▶ SUPPLIED PASSAGE
BEGIN
Litigation continues in a federal lawsuit filed by five transgender Illinois prisoners who say that their healthcare is inadequate with Illinois Department of Corrections ( IDOC ) facilities.
The prisoners, all of whom are transgender females, say that they "have experienced denials of basic medical treatment, inordinate delays in receiving even minimal care, and care that completely fails to meet applicable medical standards," according to ACLU of Illinois.
The litigation has been ongoing since January 2018 in the United States District Court for the Southern District of Illinois. Plaintiffs in the case are Janiah Monroe, Marilyn Melendez, Lydia Helena Vision, Sora Kuykendall and Sasha Reed.
ACLU filed additional testimony from experts in early May alleging that IDOC's means of meting out healthcarewhich is determined by a committee, not all of which is composed of medical professionalsis especially harmful to transgender prisoners.
"It's a committee that doesn't have any expertise that can in practice delay, and even deny necessary medical care," explained John Knight, director of the LGBTQ & HIV Project at the ACLU of Illinois. "They just routinely deny certain kinds of caresurgery is never provided and gender-affirming clothing and grooming products of varying sorts are never provided."
Knight and his colleagues are seeking class certification on behalf of all IDOC prisoners who have requested evaluation or treatment for gender dysphoria.
Knight added that IDOC's practices "are entirely contrary to the standards of care that have been around and applicable for many years."
He added that the system seemed to be in place not "out of trans-animus, but a lack of knowledge and understanding" in IDOC's vast bureaucracy. "It is a specialized area of medical care, and they don't have that specialization."
Nevertheless, IDOC needs to follow established standards and be able to deliver culturally-competent care, Knight added.
"It involves finding people who have the expertise," he said. "If you don't have the people in-house, that means getting training for people or relying on outside experts to advise you about the kind of care that someone needs.
"That may also mean getting rid of this committee entirely. The problem is that the committee is a roadblock and it slows things down. If there's a committee, it has to be one with expertise and knowledge and is no longer just barring certain kinds of care across the board."
END
Could you transcribe the article about the transgender prisoners' lawsuit from "He added that" up to and including "that someone needs."?

▶ SOURCE INFORMATION
BEGIN
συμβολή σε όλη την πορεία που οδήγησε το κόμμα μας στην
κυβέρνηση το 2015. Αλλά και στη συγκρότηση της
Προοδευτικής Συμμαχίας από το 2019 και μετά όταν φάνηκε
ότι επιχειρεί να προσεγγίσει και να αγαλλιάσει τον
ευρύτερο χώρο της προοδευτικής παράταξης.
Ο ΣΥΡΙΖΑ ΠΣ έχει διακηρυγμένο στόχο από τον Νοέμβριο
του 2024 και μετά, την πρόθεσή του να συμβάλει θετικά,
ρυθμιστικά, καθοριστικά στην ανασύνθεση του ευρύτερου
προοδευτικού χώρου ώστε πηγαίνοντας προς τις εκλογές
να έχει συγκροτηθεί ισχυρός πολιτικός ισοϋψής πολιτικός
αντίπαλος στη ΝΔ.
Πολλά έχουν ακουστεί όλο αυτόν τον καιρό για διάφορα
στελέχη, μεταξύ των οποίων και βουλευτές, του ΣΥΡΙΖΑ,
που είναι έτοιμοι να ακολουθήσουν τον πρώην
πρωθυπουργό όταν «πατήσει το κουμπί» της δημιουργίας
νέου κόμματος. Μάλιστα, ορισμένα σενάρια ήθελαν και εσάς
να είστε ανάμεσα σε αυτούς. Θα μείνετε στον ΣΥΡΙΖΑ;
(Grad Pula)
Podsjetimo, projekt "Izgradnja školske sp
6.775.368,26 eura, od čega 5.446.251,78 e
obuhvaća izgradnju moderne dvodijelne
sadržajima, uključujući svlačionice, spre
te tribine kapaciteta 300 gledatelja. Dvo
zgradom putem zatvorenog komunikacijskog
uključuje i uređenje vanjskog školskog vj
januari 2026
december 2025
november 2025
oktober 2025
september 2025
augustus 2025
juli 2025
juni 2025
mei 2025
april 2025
END
BEGIN
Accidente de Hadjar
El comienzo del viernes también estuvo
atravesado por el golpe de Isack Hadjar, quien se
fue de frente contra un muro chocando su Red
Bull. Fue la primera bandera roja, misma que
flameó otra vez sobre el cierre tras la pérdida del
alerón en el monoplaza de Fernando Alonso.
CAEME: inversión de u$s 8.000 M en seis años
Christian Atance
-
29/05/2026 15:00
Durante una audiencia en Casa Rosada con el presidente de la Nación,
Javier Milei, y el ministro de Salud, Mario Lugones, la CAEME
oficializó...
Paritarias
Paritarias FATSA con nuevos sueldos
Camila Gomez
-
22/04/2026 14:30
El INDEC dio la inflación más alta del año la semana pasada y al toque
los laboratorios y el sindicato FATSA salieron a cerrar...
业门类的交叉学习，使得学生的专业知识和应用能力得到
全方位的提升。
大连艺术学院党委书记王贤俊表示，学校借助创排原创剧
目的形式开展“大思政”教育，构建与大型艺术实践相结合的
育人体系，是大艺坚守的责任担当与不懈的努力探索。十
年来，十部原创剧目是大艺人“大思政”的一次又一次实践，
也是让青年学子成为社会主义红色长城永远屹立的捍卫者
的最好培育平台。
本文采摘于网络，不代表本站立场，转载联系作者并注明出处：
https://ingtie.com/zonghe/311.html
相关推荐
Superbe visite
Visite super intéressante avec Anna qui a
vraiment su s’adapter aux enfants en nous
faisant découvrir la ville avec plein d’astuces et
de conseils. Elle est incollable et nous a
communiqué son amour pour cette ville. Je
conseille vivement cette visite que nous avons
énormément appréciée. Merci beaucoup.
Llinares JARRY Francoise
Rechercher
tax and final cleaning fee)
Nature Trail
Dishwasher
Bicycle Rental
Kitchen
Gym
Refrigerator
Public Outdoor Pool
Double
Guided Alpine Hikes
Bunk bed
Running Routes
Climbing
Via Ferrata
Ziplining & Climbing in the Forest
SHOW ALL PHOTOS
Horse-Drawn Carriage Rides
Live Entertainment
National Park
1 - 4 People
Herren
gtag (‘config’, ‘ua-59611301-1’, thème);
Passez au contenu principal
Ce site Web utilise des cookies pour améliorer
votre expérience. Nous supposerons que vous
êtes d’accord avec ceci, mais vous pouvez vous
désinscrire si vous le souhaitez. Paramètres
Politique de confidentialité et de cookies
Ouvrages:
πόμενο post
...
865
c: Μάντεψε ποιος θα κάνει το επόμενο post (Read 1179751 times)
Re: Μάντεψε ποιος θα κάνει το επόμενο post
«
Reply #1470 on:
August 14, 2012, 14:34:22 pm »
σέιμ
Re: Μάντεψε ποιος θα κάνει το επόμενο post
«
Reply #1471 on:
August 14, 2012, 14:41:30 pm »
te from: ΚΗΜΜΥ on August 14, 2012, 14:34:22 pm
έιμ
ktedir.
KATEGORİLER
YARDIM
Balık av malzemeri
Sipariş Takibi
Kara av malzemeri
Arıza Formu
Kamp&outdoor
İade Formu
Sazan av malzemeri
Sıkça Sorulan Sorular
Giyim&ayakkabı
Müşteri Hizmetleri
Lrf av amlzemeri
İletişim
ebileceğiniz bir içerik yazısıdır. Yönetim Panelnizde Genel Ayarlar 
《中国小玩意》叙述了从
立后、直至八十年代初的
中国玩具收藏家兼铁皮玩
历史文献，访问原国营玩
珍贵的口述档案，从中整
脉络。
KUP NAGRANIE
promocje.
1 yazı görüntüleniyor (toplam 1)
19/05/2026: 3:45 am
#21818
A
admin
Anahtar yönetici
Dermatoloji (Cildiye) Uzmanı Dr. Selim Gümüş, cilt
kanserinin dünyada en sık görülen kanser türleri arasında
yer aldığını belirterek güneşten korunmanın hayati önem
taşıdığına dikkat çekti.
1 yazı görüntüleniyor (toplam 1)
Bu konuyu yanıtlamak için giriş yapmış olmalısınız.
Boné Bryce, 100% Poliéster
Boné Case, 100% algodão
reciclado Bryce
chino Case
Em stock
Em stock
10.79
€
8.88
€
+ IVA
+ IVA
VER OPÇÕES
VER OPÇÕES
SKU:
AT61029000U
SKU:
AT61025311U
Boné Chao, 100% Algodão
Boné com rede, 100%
END
BEGIN
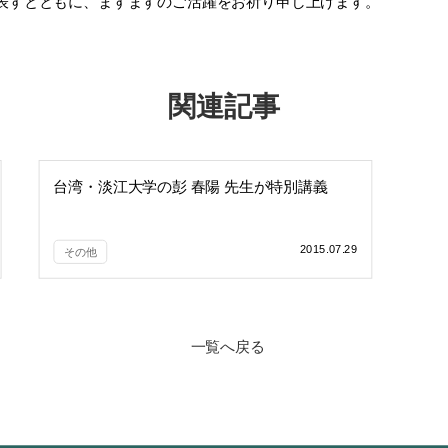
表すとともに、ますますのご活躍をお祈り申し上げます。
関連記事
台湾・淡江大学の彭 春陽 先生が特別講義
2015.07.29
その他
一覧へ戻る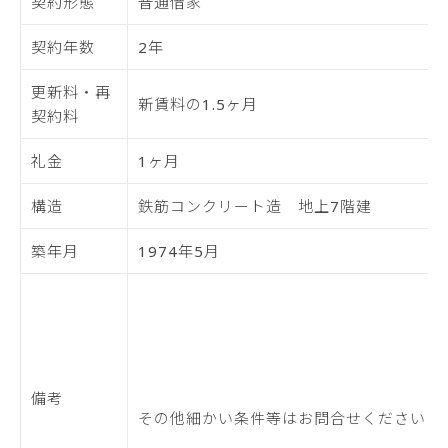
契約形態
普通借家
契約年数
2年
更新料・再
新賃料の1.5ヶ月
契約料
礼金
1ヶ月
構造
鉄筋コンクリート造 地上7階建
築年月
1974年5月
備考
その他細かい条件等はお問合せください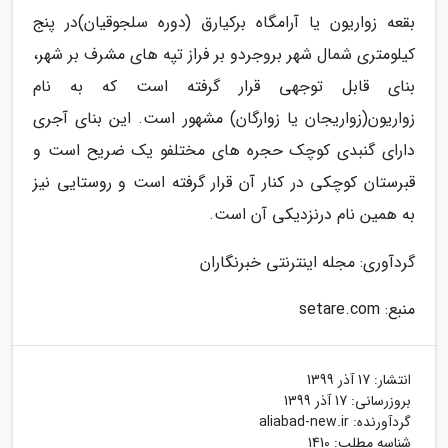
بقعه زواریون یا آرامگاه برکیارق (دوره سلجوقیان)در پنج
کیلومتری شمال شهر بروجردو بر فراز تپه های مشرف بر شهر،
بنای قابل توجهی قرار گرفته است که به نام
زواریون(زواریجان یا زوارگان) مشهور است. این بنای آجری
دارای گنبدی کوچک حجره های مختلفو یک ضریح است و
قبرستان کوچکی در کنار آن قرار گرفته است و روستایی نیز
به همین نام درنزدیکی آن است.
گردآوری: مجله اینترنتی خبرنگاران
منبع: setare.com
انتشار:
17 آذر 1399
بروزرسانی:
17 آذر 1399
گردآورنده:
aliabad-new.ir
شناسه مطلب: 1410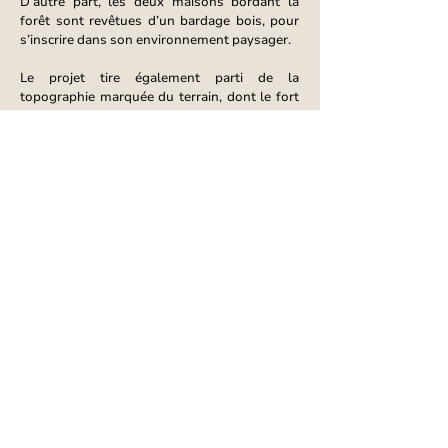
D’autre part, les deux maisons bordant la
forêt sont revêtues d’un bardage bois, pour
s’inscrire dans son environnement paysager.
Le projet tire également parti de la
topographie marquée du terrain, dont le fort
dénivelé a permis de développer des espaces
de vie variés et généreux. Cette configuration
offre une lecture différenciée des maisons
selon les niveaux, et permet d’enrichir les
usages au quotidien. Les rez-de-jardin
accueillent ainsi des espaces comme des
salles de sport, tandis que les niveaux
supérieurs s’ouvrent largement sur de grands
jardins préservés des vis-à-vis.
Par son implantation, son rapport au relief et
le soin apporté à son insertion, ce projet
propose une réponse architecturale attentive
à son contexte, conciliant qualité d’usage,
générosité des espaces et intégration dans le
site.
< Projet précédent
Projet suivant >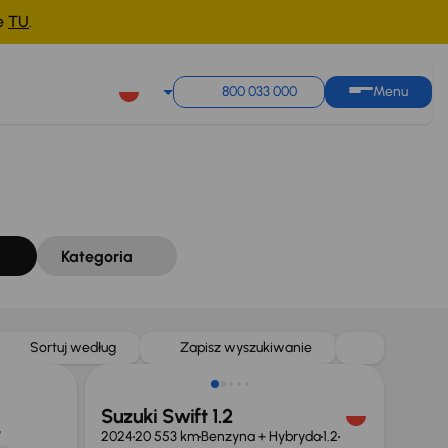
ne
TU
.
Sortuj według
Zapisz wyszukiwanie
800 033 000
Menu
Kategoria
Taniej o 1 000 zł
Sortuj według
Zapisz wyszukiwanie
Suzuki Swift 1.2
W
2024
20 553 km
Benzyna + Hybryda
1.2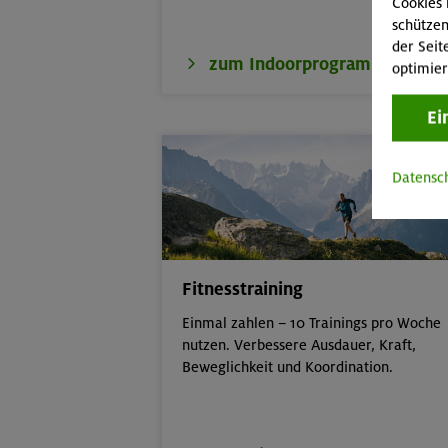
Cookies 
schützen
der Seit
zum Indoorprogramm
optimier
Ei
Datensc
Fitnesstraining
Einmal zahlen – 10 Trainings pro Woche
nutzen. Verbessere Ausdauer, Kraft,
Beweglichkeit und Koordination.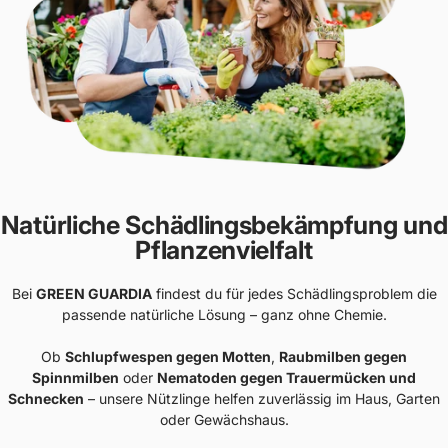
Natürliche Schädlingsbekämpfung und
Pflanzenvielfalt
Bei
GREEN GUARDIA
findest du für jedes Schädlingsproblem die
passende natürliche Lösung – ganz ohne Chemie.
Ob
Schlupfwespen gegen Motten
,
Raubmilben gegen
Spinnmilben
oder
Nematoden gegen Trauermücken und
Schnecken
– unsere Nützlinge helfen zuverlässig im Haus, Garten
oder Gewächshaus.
END
▶ OUTPUT OF THE EXERCISE
He added that the system seemed to be in place not "out of trans-animus, but a lack of knowledge and understanding" in IDOC's vast bureaucracy. "It is a specialized area of medical care, and they don't have that specialization."
Nevertheless, IDOC needs to follow established standards and be able to deliver culturally-competent care, Knight added.
"It involves finding people who have the expertise," he said. "If you don't have the people in-house, that means getting training for people or relying on outside experts to advise you about the kind of care that someone needs.